→ **Selection**:
When you file for bankruptcy in New York, all of your listed creditors are provided with a notice of your filing. They also receive notification of your discharge once you successfully complete all of your bankruptcy obligations. There are, however, occasions when debt collectors will attempt to collect a debt that was included in your discharge.

In many instances, a simple mistake is the issue. For example:

  • The notice from the court was not received
  • The notice was received, but the clerk entered your name or social security number incorrectly
  • Their previous listing for you had an incorrect spelling of your name

Whatever the reason, your debt appears to remain delinquent and may eventually be sold to third-party debt collectors or debt buyers for pennies on the dollar. This collector will not know that you filed for bankruptcy because the notice went to the bank or whoever the original creditor was. When they call or send a letter, you or your bankruptcy attorney can provide them with details of your filing, fixing the problem quickly.

Some debt collectors, however, will persist in trying to collect even after receiving confirmation of your bankruptcy and discharge. These companies usually hope that you will be so intimidated by their aggressive approach that you will cave in and pay. This persistence stems from the fact they don’t get paid until you settle the debt in full or for an amount that justifies their efforts.

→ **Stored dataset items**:
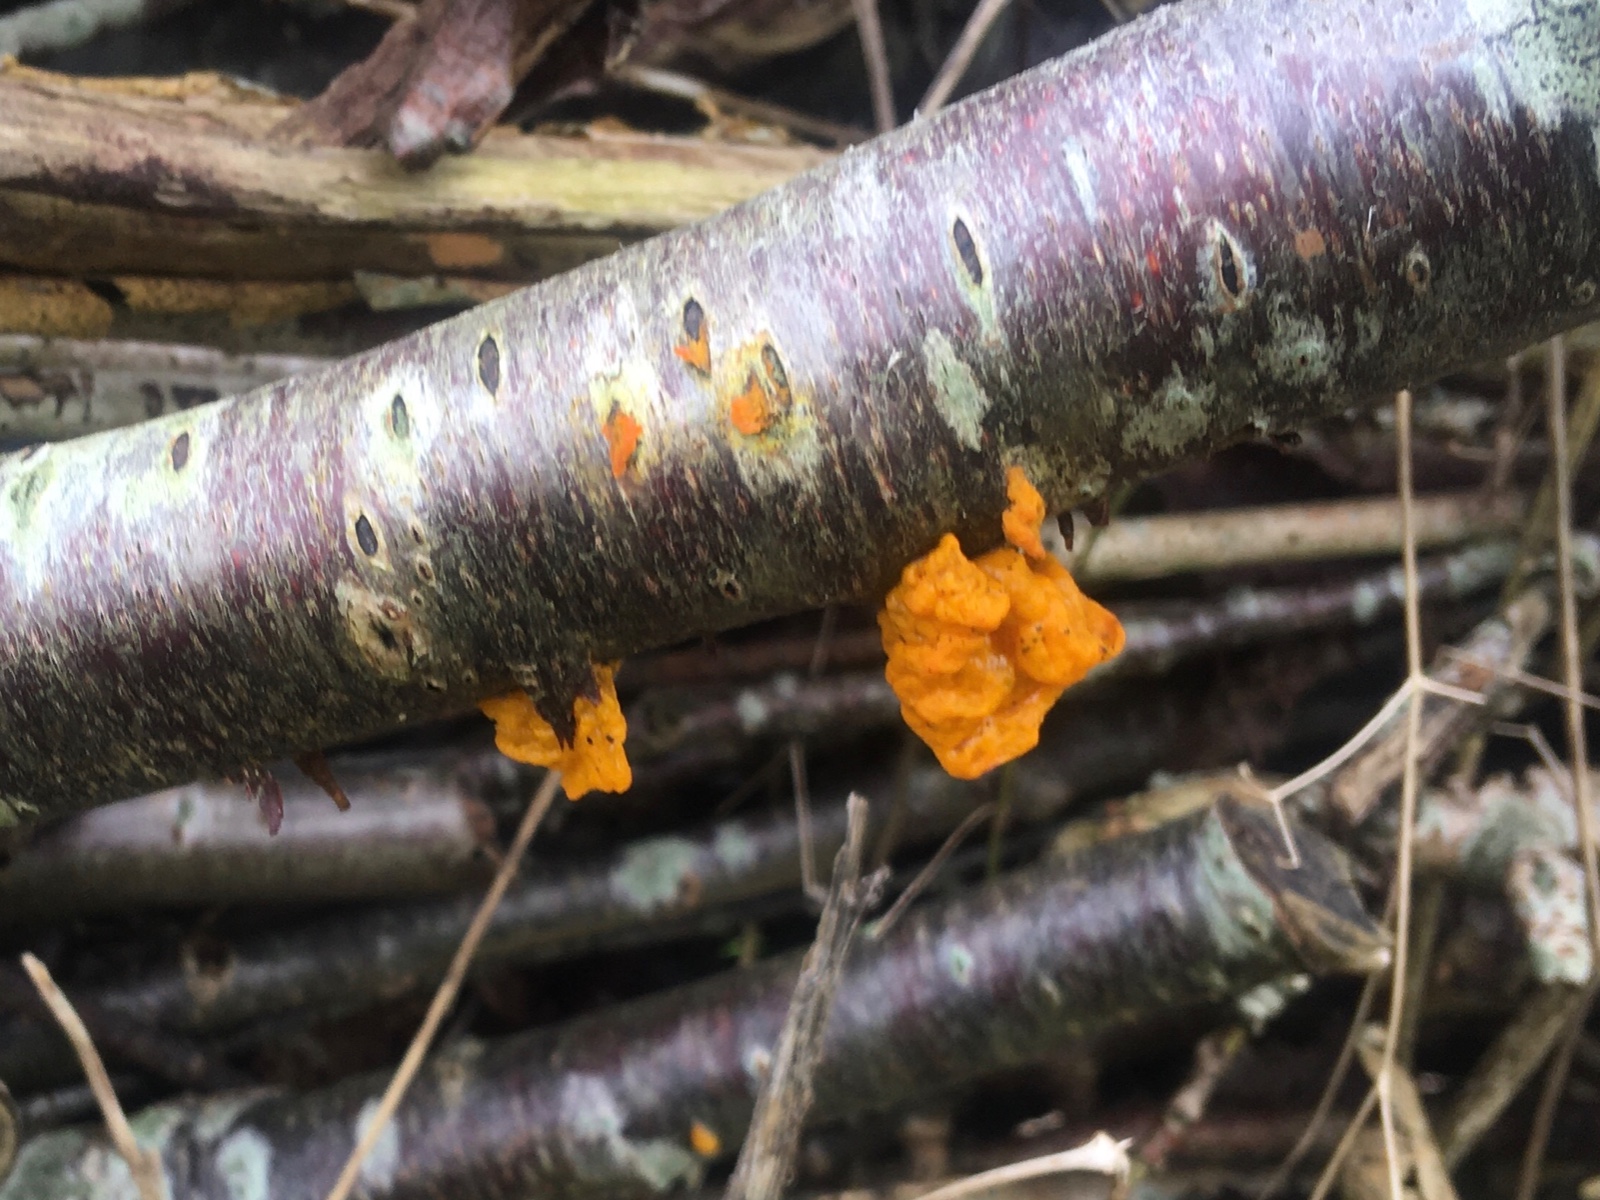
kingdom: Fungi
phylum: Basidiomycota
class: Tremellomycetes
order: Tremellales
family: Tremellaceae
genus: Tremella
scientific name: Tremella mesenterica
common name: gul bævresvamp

→ **Problem**:
Answer these questions using the passage on debt collection after bankruptcy:
(a) Who is sent a notice when someone files for bankruptcy in New York?
(b) To whom may a debt that still appears delinquent eventually be sold?
(c) According to the passage, when do persistent debt collectors get paid?

→ **The answer**:
(a) All of the filer's listed creditors.
(b) To third-party debt collectors or debt buyers, for pennies on the dollar.
(c) Only when the debt is settled in full or for an amount that justifies their efforts.